QUOTED PASSAGE:
- - - -

Differential global navigation satellite system (GNSS) positioning includes establishing a communicative coupling between a central computing node and a multiplicity of different roving receivers disposed within a geographic region of common atmospheric error. Each of the different roving receivers generates observable data from GNSS signals received from different ones of a selection of satellites in a GNSS constellation accessible from the geographic region of common atmospheric error. Differential GNSS additionally includes collecting the observable data from the different roving receivers in memory of the central computing node and computing a position of a specific one of the different roving receivers based upon a reduction of error determined from differencing performed upon the collected observable data from others of the different roving receivers. Finally, differential GNSS includes transmitting the computed position over the communicative coupling to the specific one of the roving receivers.

- - - -

Data items:

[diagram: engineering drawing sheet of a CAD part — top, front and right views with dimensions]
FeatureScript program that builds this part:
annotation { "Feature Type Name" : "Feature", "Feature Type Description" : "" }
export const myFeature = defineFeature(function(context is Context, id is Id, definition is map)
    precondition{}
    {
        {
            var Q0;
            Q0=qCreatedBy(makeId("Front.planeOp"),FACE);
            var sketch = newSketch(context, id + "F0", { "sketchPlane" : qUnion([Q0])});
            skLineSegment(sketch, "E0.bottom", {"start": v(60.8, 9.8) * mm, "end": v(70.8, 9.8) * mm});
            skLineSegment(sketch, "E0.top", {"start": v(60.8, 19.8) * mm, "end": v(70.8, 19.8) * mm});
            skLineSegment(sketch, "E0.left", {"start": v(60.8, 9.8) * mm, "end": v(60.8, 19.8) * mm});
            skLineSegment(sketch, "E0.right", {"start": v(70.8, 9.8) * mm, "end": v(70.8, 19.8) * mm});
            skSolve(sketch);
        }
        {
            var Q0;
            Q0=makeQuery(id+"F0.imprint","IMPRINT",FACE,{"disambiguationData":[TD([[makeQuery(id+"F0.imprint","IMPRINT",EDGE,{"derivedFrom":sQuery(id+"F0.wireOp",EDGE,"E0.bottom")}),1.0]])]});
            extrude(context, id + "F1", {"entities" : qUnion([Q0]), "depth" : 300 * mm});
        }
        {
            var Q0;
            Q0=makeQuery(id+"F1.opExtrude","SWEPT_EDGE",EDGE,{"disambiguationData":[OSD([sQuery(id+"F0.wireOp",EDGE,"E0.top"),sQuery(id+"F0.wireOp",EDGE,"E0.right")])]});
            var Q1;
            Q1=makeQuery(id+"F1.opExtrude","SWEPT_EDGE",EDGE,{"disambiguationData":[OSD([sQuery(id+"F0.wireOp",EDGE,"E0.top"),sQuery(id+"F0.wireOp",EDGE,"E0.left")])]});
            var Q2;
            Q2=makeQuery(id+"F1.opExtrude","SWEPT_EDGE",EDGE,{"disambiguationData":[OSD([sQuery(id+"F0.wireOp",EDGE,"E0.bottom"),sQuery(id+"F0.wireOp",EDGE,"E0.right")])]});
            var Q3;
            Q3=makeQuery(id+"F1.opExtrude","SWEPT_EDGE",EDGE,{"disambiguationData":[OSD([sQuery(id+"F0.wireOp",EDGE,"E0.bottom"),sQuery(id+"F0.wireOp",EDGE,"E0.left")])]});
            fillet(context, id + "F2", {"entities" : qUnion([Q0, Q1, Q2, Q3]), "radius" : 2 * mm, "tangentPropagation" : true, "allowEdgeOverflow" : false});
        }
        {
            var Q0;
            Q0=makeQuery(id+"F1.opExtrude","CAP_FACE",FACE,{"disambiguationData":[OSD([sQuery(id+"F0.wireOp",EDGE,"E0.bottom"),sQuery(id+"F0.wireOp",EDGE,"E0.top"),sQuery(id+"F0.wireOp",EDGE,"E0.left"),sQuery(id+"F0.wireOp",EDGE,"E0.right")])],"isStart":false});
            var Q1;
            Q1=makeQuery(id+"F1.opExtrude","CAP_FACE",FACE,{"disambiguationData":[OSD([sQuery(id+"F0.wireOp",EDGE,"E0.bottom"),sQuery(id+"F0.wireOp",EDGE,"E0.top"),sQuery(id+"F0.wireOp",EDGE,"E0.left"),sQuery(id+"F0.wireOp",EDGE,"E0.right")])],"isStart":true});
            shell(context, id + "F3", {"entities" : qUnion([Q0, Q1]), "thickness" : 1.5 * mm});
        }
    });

- - - -

DIRECTIONS:
1: How would you render this sentence from the differential GNSS passage in Spanish: "Finally, differential GNSS includes transmitting the computed position over the communicative coupling to the specific one of the roving receivers."
2: According to the differential GNSS passage, where are the roving receivers disposed?

THE SOLUTIONS:
1: Por último, el GNSS diferencial incluye la transmisión de la posición calculada, a través del acoplamiento comunicativo, a ese receptor itinerante específico.

2: Within a geographic region of common atmospheric error.